Apesar de a marcha em si não requerer apoio financeiro, Filipe Gaspar confessa a sua tristeza pela falta de “apoio em presença” por parte da autarquia: “Nunca vi o executivo da Câmara do Porto na Marcha. Isso também é uma forma de apoiar.”

“Levantar esta marcha e este arraial nunca é uma coisa muito orgânica, há sempre algum tipo de entrave quanto ao arraial”, afirma Filipe Gaspar, recordando que em 2023 não foram autorizados a realizar o evento no Largo Amor de Perdição e este foi alterado para a zona do Covelo. Relativamente à edição do ano passado, o membro da organização explica que o “grande entrave foi o [custo do] policiamento. Tínhamos tudo preparado e, de repente, no dia anterior à marcha, recebemos a notícia de que íamos ter de pagar cinco mil euros. Ficamos em desespero, porque não tínhamos esse valor, nem estávamos a contar com ele.” O representante alega que o valor aumentou de quinhentos para cinco mil euros entre 2023 e 2024, tendo o custo sido dividido com a Câmara na última edição do evento, que também disponibilizou elementos da Polícia Municipal de forma a conseguir reduzir o número de ativos e diminuir a despesa.

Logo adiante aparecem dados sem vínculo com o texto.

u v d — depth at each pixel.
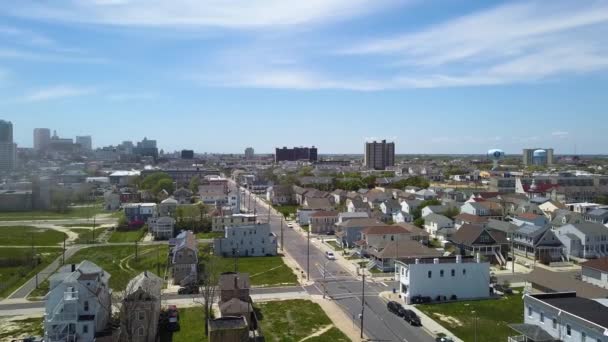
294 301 85.31
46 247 136.12
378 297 87.88
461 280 87.38
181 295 90.25
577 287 76.12
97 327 67.00
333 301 85.50
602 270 87.88
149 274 78.44
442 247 128.38
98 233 159.00
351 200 182.25
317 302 84.81
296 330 71.19
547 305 59.78
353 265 112.50
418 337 68.38
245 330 62.97
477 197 182.62
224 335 62.38
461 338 67.69
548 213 164.00
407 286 85.56
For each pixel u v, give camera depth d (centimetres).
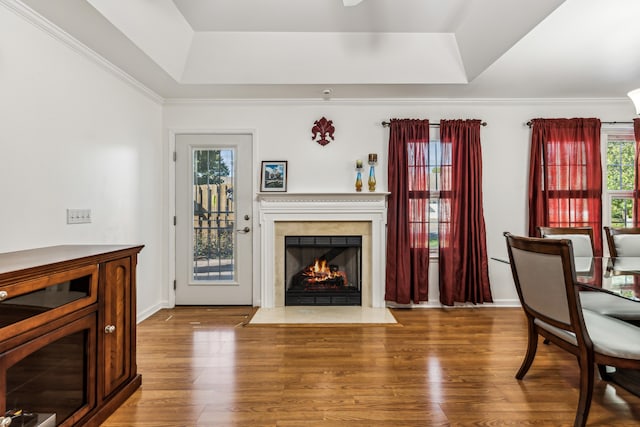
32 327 142
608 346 167
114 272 195
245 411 190
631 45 279
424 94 370
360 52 321
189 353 266
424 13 280
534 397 203
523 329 315
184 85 339
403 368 240
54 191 231
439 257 379
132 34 245
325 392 209
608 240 305
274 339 294
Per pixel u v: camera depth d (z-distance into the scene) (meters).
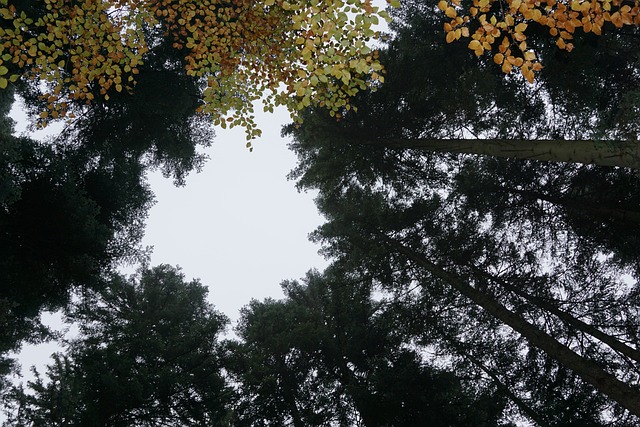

A questão do custo de policiamento é uma “luta” para a COMOP, como explica Filipe Gaspar: “A polícia só nos pede dinheiro quando não é uma manifestação. Mas, no nosso entender, o arraial é uma extensão da marcha, continua a ser um momento político. Os artistas que vêm são artistas de intervenção, que trazem a mensagem pró-humanitária. Mas, a partir do momento em que nós temos o palco e as barraquinhas com as associações, eles consideram um evento”.

Esta será a vigésima edição da Marcha do Orgulho LGBTI+ do Porto. A manifestação realiza-se no dia 28 de junho, às 15h00, na Avenida dos Aliados. O lema desta edição é “Direito a existir, dever de resistir”, de forma a clarificar que “num tempo de ameaças e apagamentos, a visibilidade continua a ser uma urgência política”, afirma a organização. A escolha do lema deste ano faz referência ao guia “Direito a Ser”, um recurso educativo criado pela Comissão para a Cidadania e a Igualdade de Género (CIG) e a Direção-Geral da Educação, com orientações para uma escola mais inclusiva, que foi retirado de circulação no início de 2025, pelo governo. “Este apagamento deliberado de temas como igualdade, género e orientação sexual compromete o direito de crianças e jovens a uma educação segura, inclusiva e baseada nos direitos humanos. Apagar a diversidade é perpetuar a violência”, refere a COMOP em comunicado.